SET TASKS
1: From the home haunt thread, reproduce the passage between "Dustyn I see" and "will hush now.", inclusive.
2: According to the home haunt thread, what prop did Dustyn build the year before?
3: Pick up the home haunt thread where it stops and write what comes next.

— start SELECTED EXCERPT —

# Home Haunt



## dusty588 (Oct 8, 2006)

Hi there. I haven't really done a "big" display with lighting, and props at my parents house(17 years old) My parents love halloween just as much as I do, and said if i put together a display, the I can do one. So what I am asking here, is, what are the most important things needed for a yard display. I am only a stuent, and don't got alot of money, but I got a good job, and making more each week. I know I will need some fog lights, and mabey black lights as well. I got a fog machine, and built a toe pincher coffin last year. I am also looking to build some additional props this year, and am looking for suggestions. I will try and post a picture of my house, which may give someone some ideas. I live in a town of 8,000 people, and mabey 10 people decorate their yard. So it wouild be cool to be one of the only houses on town that does. Any and all suggestions are very helpful, and appreciated.

Thank you,

Dustyn

Here is a page with some pics of my house:

http://devosden.spaces.live.com/


----------



## TwistedDementia (May 2, 2007)

Do you have a theme?


----------



## dusty588 (Oct 8, 2006)

No, I am interested in any theme really, eager to try some things out.


----------



## wormyt (Aug 29, 2005)

Dustyn I see one main window which would be great for an FCG but you may not want to make one this year. Though you could rig up just a cool cheesecloth chost which have been spritzed with rit white brightner and have a black light shinning on her. Could also have a strobe above her. But that one main window would be perfect for a floating ghost. Now the yard is great for a side graveyard with tombstones. If you couldnt do a fence of some sort still some gravestones would be perfect for that grassy area. Looks like the tots would be walking around to the side to the porch right. Its a cool porch to also be able to decorate. You start small and work your way up to a larger display. Do what you can on your budget this year. But a ghost in that window with a black light on her, maybe even a small fan blowing on her for some movement if an FCG is out for this year. Ok I will hush now.


----------



## wormyt (Aug 29, 2005)

Ok a question for you. In the pics you show only one side yard. Is that it as far as your yard. So I can see possibly another home right close to yours??? So the yard that you are showing us is that the main grassy area. If so then a small graveyard or some tombstones would be perfect there so the kids can walk past them as they come to the porch area. You are in Canada right?? Crap and i said i was gonna hush LOL.


----------



## slightlymad (May 25, 2006)

— end SELECTED EXCERPT —
— start MATERIAL PROVIDED —

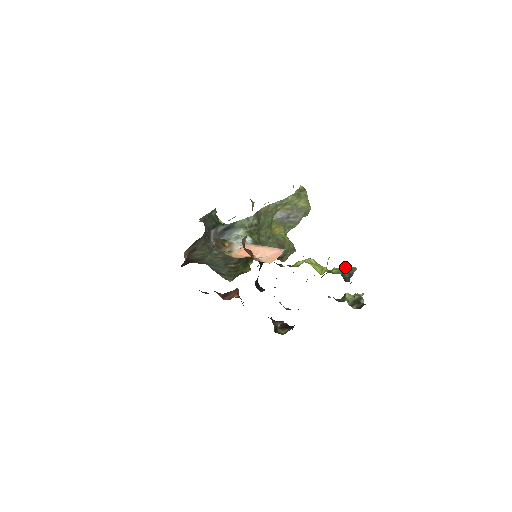
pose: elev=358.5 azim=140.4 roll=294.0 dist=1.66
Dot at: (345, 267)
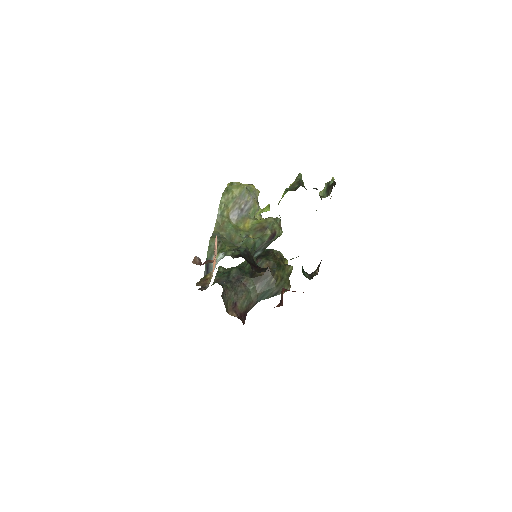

— end MATERIAL PROVIDED —

ANSWERS
1:
Dustyn I see one main window which would be great for an FCG but you may not want to make one this year. Though you could rig up just a cool cheesecloth chost which have been spritzed with rit white brightner and have a black light shinning on her. Could also have a strobe above her. But that one main window would be perfect for a floating ghost. Now the yard is great for a side graveyard with tombstones. If you couldnt do a fence of some sort still some gravestones would be perfect for that grassy area. Looks like the tots would be walking around to the side to the porch right. Its a cool porch to also be able to decorate. You start small and work your way up to a larger display. Do what you can on your budget this year. But a ghost in that window with a black light on her, maybe even a small fan blowing on her for some movement if an FCG is out for this year. Ok I will hush now.

2: A toe pincher coffin.

3:
Okay stick with the drive way and garage for now. Wormy has a point that window just screams for something. A nice simple maze for the driveway and garage instaead of pvc hang walls from the ceiling for the first year wont equire alot of materials maybe just a dot room to get you started.


----------



## AuntBite (Jan 24, 2007)

As per FCG...There was a how-to on using an oscilating(sp?) fan movement. Sadly I don't remember by whom or where it was though Place the fan on the floor you may want to weight it down a bit for stability.A piece of pvc bout 3' long or so was zip-tied to the cage of the fan. Holes were drilled in either end of the pvc. Fishing line was tied through these holes and then connected to the head and hands of the ghost. I'd be perfect for your window and you probably wouldn't even have to build a support frame for your ghost. Just screw in some small eye-bolts into the ceiling to support the head and hands.

Looks like there is some construction going on in your hood. Construction sites are great sources for free wood, pvc, styorfoam (tombstones) and tons of other stuff. Make friends w/the crews and get the ok to raid their trash piles. If they know you and what you're trying to do, they might even SAVE you some choice stuff. This is a great way to save money!

Your place has fantastic potential. Take the time to read posts here. There are tons of creative and money saving ideas. Can't wait to see how your place turns out.


----------



## wormyt (Aug 29, 2005)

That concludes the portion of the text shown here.